● Source passage:
□ □ □

Permutation and Combinations Help (1 Viewer)

[AlexMD]

How many ways are there to split 4 red, 5 blue and 7 black balls among:

i) 2 boxes, without any restrictions?

i) 2 boxes,with no box empty?

If you answer it could you please explain how you got to your answer as well? Been stuck on it for a while now...would really appreciate the help

 

[seanieg89]

Each arrangement corresponds to a triple of non-negative integers (r,u,b) the number of red, blue, and black balls respectively in box A. Counting these triples is an easy application of the rule of product, keeping in mind the possible values these integers can take.
The second part follows by considering the number of arrangements WITH an empty box and subtracting this from your first answer.

i) 5 x 6 x 8 = 240

ii) 240 - 2 = 238

 

[k02033]

Assuming the boxes are distinct,

(write out all the possibilities for arranging 4 red balls and then 5 blue and you will see a pattern)

There are 5 ways of putting 4 objects into 2 boxes, 6 ways of putting 5 objects into 2 boxes so 8 ways ways of putting 7 objects into 2 boxes. So 5*6*8=240, if boxes are not distinct divide by 2, ie 120

Only 2 ways of having one of the boxes empty, either box 1 empty or box 2 empty, so 240-2=238. if boxes not distinct 120-1=119.

 

[nikkifc]

Why is this in Ext 2?

 

[AlexMD]

Why is this in Ext 2?

It was in an Extension 2 Paper and I'm pretty sure it's considered harder 3 unit?


Hope I didnt cause any confusion or distress...

□ □ □

Reproduce the forum thread on splitting colored balls between two boxes word for word, starting with "There are 5" and going on through "not distinct 120-1=119.".

□ □ □

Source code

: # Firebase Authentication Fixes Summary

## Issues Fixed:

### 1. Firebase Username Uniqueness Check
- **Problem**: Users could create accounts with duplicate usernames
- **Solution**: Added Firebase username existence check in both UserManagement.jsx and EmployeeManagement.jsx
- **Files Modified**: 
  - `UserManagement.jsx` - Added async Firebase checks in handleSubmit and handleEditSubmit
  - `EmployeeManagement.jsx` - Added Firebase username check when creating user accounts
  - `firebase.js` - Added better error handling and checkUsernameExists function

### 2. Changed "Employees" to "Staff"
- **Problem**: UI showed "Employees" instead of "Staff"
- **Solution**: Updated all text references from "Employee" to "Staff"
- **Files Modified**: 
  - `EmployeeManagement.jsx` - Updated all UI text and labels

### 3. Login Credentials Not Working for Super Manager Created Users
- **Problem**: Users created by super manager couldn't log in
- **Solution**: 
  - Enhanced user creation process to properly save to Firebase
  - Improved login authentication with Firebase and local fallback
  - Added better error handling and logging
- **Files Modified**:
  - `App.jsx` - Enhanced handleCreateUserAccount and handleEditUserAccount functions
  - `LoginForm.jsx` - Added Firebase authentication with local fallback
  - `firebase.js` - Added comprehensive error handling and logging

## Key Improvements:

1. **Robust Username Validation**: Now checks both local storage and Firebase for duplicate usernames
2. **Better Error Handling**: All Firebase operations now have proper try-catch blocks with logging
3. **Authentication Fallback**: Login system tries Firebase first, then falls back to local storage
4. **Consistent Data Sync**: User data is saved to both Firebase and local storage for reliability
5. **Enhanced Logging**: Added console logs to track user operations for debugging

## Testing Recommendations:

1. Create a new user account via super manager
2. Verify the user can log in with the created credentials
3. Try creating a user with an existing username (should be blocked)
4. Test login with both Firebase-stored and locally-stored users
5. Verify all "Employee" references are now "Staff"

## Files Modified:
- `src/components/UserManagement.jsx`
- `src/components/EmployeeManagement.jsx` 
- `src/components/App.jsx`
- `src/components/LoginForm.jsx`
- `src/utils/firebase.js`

□ □ □

● Task response:
There are 5 ways of putting 4 objects into 2 boxes, 6 ways of putting 5 objects into 2 boxes so 8 ways ways of putting 7 objects into 2 boxes. So 5*6*8=240, if boxes are not distinct divide by 2, ie 120

Only 2 ways of having one of the boxes empty, either box 1 empty or box 2 empty, so 240-2=238. if boxes not distinct 120-1=119.